*TASK INSTRUCTIONS*
In the entries below, find each line where the word "from" appears and give only the total count of such lines.

Saved entries:
------------------------------------------------------------

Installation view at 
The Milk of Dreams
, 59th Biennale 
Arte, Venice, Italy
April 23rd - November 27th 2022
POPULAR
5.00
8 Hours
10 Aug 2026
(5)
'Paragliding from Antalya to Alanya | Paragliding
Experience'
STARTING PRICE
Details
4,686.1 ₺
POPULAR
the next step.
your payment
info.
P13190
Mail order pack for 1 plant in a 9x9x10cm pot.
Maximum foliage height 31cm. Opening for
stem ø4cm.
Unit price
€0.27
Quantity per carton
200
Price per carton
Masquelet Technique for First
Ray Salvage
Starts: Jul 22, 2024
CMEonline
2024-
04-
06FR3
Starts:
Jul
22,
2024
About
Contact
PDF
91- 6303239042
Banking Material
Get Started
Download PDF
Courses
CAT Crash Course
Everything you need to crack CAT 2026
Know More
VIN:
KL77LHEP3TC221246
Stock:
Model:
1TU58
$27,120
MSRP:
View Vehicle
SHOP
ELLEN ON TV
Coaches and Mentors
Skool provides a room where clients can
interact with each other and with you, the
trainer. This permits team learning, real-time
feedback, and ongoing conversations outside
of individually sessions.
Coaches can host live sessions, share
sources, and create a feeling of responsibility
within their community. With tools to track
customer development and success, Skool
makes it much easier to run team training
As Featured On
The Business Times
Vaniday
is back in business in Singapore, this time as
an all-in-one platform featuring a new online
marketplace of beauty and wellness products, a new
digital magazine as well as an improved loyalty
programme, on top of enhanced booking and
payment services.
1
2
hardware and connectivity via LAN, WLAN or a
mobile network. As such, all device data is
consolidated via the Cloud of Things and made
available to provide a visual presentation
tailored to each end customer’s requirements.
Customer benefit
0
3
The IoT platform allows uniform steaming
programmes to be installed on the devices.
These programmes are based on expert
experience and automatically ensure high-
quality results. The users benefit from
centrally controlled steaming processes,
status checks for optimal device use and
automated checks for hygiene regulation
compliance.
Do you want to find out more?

------------------------------------------------------------

*TASK RESULT*
2